## WHAT TO WORK ON
Take the data below and filter it for lines containing the word "output"; show each line found.
━━━━━━━━
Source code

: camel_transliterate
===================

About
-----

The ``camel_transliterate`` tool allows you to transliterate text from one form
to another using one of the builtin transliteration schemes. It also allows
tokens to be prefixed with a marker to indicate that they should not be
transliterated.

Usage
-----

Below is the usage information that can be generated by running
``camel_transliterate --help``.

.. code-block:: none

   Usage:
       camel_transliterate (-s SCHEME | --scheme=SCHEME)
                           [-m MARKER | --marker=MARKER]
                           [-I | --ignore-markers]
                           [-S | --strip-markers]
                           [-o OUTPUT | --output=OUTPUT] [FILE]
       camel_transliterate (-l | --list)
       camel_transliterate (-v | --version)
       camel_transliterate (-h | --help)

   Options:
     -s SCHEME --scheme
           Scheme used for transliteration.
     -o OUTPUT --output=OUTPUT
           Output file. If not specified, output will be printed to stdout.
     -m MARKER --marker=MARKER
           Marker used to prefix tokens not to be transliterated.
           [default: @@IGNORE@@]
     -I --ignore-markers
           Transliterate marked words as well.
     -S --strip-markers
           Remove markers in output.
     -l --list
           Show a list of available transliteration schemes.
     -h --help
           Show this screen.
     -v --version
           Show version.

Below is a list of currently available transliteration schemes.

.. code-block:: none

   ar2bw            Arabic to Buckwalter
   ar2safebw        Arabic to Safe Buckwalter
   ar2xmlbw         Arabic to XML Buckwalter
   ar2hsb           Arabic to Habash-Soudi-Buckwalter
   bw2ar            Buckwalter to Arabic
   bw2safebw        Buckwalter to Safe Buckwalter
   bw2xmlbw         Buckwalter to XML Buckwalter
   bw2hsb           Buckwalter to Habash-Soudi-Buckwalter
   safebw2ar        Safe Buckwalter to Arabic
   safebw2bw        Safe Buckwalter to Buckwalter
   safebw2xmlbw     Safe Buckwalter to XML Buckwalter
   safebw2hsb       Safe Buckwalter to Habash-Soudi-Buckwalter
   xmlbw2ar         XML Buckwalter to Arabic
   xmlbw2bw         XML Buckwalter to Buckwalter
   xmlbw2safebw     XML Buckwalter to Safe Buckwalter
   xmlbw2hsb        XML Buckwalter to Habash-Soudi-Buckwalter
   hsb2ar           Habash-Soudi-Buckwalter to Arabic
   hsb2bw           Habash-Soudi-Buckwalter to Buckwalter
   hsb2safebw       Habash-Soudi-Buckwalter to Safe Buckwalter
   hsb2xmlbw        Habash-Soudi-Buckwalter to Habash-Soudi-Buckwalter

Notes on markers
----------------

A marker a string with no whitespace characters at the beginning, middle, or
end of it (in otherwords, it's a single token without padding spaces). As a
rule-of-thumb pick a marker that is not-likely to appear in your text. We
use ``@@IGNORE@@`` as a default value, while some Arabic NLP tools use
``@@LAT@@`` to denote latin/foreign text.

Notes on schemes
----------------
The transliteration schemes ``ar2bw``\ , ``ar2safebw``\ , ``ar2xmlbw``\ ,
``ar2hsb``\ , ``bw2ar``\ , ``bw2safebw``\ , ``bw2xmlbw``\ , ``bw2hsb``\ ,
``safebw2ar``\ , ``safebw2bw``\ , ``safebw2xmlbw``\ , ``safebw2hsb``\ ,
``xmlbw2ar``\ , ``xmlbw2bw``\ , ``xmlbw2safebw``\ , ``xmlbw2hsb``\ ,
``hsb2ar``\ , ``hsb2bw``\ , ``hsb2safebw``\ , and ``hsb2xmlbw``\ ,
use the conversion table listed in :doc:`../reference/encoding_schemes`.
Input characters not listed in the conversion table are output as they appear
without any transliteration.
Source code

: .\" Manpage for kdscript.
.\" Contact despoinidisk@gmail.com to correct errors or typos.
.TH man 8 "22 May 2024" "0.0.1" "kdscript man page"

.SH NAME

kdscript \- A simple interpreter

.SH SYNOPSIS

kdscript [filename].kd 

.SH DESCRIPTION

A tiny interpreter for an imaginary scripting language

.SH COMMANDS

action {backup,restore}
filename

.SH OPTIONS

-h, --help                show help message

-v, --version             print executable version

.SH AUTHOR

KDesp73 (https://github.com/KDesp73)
━━━━━━━━
## FINAL ANSWER
                           [-o OUTPUT | --output=OUTPUT] [FILE]
     -o OUTPUT --output=OUTPUT
           Output file. If not specified, output will be printed to stdout.
           Remove markers in output.
Input characters not listed in the conversion table are output as they appear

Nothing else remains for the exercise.